Inverse Gas Chromatography

A lightweight, reproducible toolkit for parsing, analysing, and visualising Inverse Gas Chromatography (IGC) surface energy data.

GitHub — inverse-gas-chromatography


At a glance

  • Outcome: Functional toolkit for parsing IGC instrument exports and computing surface energy components
  • Tools: Python, Jupyter, Cirrus Plus v1.5 (validation reference)
  • Skills: scientific software development, data parsing, reproducible computation, AI-assisted development
  • Result highlight: calculations validated against Cirrus Plus v1.5 outputs; notebook prototypes available in the repository

Overview

Can IGC surface energy data be extracted, calculated, and visualised in a transparent, reproducible way outside of proprietary software? Cirrus Plus handles this well but operates as a black box. This toolkit reimplements the core calculations openly, so results can be inspected, reproduced, and extended.


Objectives

  • Build a reliable parser for multi‑table CSV exports from IGC instruments
  • Implement core surface energy calculations in a transparent, reproducible way
  • Provide clear visualisations (e.g., γsD, γsAB, acid/base components, isotherms)

▶ DATA FOR REVIEW
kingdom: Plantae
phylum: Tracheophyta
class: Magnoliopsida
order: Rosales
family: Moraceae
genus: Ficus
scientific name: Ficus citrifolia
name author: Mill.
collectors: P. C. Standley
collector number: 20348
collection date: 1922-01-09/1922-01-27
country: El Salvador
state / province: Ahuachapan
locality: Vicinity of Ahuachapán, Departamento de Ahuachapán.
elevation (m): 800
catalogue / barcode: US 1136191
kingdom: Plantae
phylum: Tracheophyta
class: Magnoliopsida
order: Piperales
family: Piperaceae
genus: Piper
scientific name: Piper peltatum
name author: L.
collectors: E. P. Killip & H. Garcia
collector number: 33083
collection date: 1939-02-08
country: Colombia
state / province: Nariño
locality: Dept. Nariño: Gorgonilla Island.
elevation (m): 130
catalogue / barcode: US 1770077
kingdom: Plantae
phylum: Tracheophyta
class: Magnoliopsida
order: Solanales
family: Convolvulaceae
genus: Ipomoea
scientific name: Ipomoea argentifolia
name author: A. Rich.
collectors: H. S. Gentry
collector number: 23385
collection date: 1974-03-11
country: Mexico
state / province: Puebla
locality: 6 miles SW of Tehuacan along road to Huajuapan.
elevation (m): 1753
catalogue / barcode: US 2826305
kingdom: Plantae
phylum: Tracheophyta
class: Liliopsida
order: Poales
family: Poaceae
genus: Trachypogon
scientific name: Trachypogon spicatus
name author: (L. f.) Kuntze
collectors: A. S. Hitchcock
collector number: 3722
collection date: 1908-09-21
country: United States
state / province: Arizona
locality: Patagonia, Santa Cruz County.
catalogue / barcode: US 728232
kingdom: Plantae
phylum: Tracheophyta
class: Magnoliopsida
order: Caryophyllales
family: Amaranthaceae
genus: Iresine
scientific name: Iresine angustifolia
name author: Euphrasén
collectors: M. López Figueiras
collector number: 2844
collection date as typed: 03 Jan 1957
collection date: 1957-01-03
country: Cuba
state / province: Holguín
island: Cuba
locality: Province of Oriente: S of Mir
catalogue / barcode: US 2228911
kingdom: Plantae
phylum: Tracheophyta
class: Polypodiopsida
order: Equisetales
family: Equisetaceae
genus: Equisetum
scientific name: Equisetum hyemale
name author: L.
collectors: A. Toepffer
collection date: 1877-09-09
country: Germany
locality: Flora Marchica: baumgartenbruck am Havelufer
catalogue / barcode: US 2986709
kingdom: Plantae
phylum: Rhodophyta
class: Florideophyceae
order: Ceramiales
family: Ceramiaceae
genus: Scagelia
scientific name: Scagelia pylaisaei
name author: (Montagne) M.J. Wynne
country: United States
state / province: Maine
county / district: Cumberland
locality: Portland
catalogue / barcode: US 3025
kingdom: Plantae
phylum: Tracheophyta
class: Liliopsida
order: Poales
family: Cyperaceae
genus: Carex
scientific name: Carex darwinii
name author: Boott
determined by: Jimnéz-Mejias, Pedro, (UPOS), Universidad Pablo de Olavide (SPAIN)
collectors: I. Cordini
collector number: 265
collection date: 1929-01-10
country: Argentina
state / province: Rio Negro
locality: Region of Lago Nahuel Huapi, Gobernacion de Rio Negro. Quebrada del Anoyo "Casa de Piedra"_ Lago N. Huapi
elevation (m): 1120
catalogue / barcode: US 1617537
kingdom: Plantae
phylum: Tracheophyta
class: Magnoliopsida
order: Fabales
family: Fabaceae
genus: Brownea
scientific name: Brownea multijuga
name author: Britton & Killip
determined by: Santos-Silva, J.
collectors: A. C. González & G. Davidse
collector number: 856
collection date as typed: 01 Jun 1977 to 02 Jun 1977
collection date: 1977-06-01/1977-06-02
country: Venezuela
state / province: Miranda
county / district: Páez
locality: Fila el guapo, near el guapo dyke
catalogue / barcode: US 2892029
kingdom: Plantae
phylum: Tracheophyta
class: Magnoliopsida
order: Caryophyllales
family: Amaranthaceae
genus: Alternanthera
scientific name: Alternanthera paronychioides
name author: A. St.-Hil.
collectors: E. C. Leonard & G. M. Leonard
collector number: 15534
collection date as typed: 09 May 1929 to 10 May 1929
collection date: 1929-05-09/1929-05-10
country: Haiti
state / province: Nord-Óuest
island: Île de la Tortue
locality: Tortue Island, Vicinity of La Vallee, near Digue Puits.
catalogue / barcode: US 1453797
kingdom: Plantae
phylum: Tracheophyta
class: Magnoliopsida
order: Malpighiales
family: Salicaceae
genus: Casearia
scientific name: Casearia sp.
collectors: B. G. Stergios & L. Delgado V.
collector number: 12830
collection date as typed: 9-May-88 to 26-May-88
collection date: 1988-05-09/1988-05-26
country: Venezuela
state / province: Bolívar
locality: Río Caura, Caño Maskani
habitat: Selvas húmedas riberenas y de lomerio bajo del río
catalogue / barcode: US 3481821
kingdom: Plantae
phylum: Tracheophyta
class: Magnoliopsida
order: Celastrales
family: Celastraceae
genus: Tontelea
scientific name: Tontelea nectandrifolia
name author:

▶ WHAT YOU NEED TO DO
According to the Inverse Gas Chromatography page, why does the toolkit reimplement the core surface energy calculations outside Cirrus Plus? Answer in one to three sentences.

▶ ANSWER AREA
Cirrus Plus handles IGC surface energy data well but operates as a black box. The toolkit reimplements the core calculations openly so that results can be inspected, reproduced, and extended.